Further, Abrahamson said, claims of prejudice would fail in this case.

"Requiring an insurance company to provide coverage for a claim reported after the end of a claims made-and-reported policy period is per se prejudicial to the insurance company," the opinion states.

This leaves the Andersons doubly wronged.

"As we noted previously, from the Andersons' vantage point, they have been victimized twice: first by Attorney Aul's malpractice and now by his failure to comply with his malpractice insurance policy's reporting requirement," Abrahamson wrote. "We reach a harsh result, but one we have determined the law requires."

Jeffrey Davis, a partner with Quarles & Brady LLP in Milwaukee, represented the Andersons in the insurance dispute.
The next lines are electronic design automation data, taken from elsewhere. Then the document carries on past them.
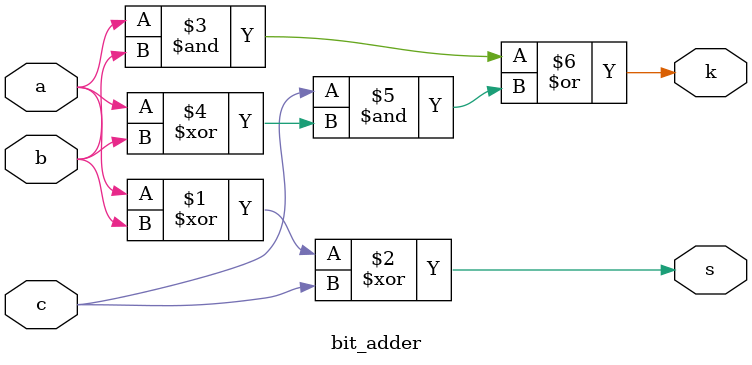
<source format=v>
module bit_adder(
    input a,
    input b,
    input c,
    output s,
    output k
    );

assign s = a ^ b ^ c;
assign k = (a & b) | (c & (a ^ b));

endmodule

</source>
He would not comment on whether they were seeking reconsideration.

"I'm surprised, in part because the rationale for the decision was one that I believe the other side had conceded in its briefs and arguments," Davis said in a phone interview, referring to whether the statutes applied to claims-made policies.

"The statutes say they apply to every liability policy, so it's hard to, hard to understand how that, how you could reach this conclusion, given those circumstances," Davis said.

Claude Covelli with Boardman & Clark LLP in Madison, who represented the insurer before the Supreme Court, said Davis was partially right.

"We never took the position that, on its face, the statute didn't apply to a claims-made-and-reported policy," Covelli said in a phone interview. "The statutes say you can't forfeit coverage unless you're prejudiced, and we say, well, there's no forfeiture of coverage because they never bought or paid for coverage," which echoes the concurrence's sentiment.

Covelli said he's pleased with the ruling because it will allow insurers to continue to offer affordable claims-made-and-reported policies, essential in a state that only requires certain lawyers to carry malpractice insurance.

Four justices signed on to a concurrence, written by Justice Annette Kingsland Ziegler, that clarifies conclusions the court made regarding the statutes.

"I need to write because the lead opinion writer has rejected suggested changes to the opinion which would make these conclusions clear, and as a result, I write to clarify the majority opinion of the court," Ziegler's concurrence states.

The plain meaning of the statutes does not create an "initial grant of coverage," Ziegler wrote, so Abrahamson's examination of the legislative history is irrelevant and unnecessary.

Further, Abrahamson goes a step further than she should in considering "consequences of alternative interpretations" of the statutes, when she should stop at whether the results produced would be "unreasonable or absurd."

Justices N. Patrick Crooks, Patience Drake Roggensack and Michael J. Gableman joined the concurrence.

Davis said the case will now be remanded to the Waukesha County Circuit Court, where the Andersons will proceed against Aul alone.

Aul did not immediately respond to a request for comment.